───── Bloque de texto

En este mismo color tenemos:
El
sábado 10 de febrero, de buena mañana, el teniente Houghton y el
teniente Kreuseff se presentaron en el palacio Yusupov, portadores
que eran de una carta personal más de Roosevelt a Stalin. Tan sólo
un poquito más tarde, los ministros de Exteriores tenían su reunión
diaria en la villa Vorontsov.
El
anuncio de Stettinius fue éste: el presidente de los Estados Unidos
quería anunciar que, sin detrimento de las declaraciones públicas
que juzgara necesarias, aceptaba, en aras del consenso, renunciar
en un eventual acuerdo sobre Polonia a la frase que se refería a la
supervisión de los procesos electorales por parte de los embajadores
de los tres grandes. Obsérvese el tremendo cinismo implícito a la
declaración. En primer lugar, se vendía como consenso lo
que, en realidad, era una rendición. Y, en segundo lugar, se
confesaba, negro sobre blanco, que no se tendría problema en engañar
a los polacos y a la opinión pública mundial, a la que pensaba el
inquilino de la Casa Blanca seguir haciendo creer que era el campeón
de las elecciones libres y secretas.
El
secretario de Estado no se cortó a la hora de dejar claras las
cosas. El presidente, explicó, deseaba dejar Yalta, a lo más
tardar, antes de la noche del día siguiente y, por lo tanto, quería
un acuerdo rápido sobre Polonia. Sin embargo, en una buena
demostración de que ni tenían prisa ni pensaban, propiamente
hablando, negociar, los rusos contestaron con nuevas demandas sobre
el redactado de la declaración de Polonia que fueron considerados
inaceptables por los británicos primero, y por los estadounidenses
después, por lo que no se pudo llegar a ningún acuerdo. Si
Roosevelt quería irse ya de Yalta, tendría que currárselo él
mismo.

──────────

▸ Tareas del ejercicio
1. Saca del texto sobre Yalta el pasaje que va de "En este mismo" a "la villa Vorontsov.", copiándolo sin cambiar nada.
2. Sigue escribiendo el texto sobre Yalta a partir de su última oración.

───── Datos mostrados

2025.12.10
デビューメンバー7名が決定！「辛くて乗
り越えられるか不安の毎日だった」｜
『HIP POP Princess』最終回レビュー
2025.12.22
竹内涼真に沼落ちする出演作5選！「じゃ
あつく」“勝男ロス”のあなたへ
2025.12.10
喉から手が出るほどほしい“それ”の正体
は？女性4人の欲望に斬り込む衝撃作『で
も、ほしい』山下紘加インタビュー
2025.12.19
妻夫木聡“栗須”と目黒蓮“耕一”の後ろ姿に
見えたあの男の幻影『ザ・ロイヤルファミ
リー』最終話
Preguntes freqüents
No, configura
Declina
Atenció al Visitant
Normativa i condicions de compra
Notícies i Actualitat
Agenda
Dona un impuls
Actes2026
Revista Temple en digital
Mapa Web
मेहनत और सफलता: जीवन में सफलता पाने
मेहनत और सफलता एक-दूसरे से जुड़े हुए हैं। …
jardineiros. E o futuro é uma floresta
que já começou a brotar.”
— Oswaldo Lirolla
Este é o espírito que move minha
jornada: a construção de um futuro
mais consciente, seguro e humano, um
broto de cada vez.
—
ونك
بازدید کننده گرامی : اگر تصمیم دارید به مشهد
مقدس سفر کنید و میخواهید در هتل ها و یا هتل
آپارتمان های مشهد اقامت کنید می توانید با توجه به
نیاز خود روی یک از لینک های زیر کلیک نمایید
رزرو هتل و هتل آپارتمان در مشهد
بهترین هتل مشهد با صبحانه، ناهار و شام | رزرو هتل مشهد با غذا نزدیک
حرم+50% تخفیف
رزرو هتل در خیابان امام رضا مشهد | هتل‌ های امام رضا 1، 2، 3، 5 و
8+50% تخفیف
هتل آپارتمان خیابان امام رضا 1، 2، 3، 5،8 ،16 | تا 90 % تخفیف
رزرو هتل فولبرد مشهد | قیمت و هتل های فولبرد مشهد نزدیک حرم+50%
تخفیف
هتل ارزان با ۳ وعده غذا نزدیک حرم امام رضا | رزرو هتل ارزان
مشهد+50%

──────────

▸ Respuestas por tarea
1.
En este mismo color tenemos:
El
sábado 10 de febrero, de buena mañana, el teniente Houghton y el
teniente Kreuseff se presentaron en el palacio Yusupov, portadores
que eran de una carta personal más de Roosevelt a Stalin. Tan sólo
un poquito más tarde, los ministros de Exteriores tenían su reunión
diaria en la villa Vorontsov.

2.
Acto
seguido, Eden propuso que Francia fuese adjuntada a la declaración
de la Europa liberada, a lo que Molotov contestó, secamente, que eso
habría que consultarlo con el mariscal Stalin. El conjunto de
ministros estuvo de acuerdo en encomendarle a Stettinius el borrador
de comunicado final de la Conferencia. También encontraron el
acuerdo a la hora de redactar un telegrama dirigido a Tito y
Chubachitch, en el que les urgían a llegar a acuerdos en el espíritu
de las decisiones tomadas en Yalta. Sin embargo, donde de nuevo
fueron incapaces de acordar fue a la hora de estudiar un texto
presentado por Eden sobre un plan para la retirada de las tropas
aliadas presentes en Persia. La razón, la habitual: Molotov informó,
tranquilamente, de que la Unión Soviética no tenía ninguna
intención de retirar de allí sus tropas, por lo menos mientras las
autoridades iraníes siguieran teniendo tantos problemas como
mostraban a la hora de darles a los soviéticos concesiones
petrolíferas.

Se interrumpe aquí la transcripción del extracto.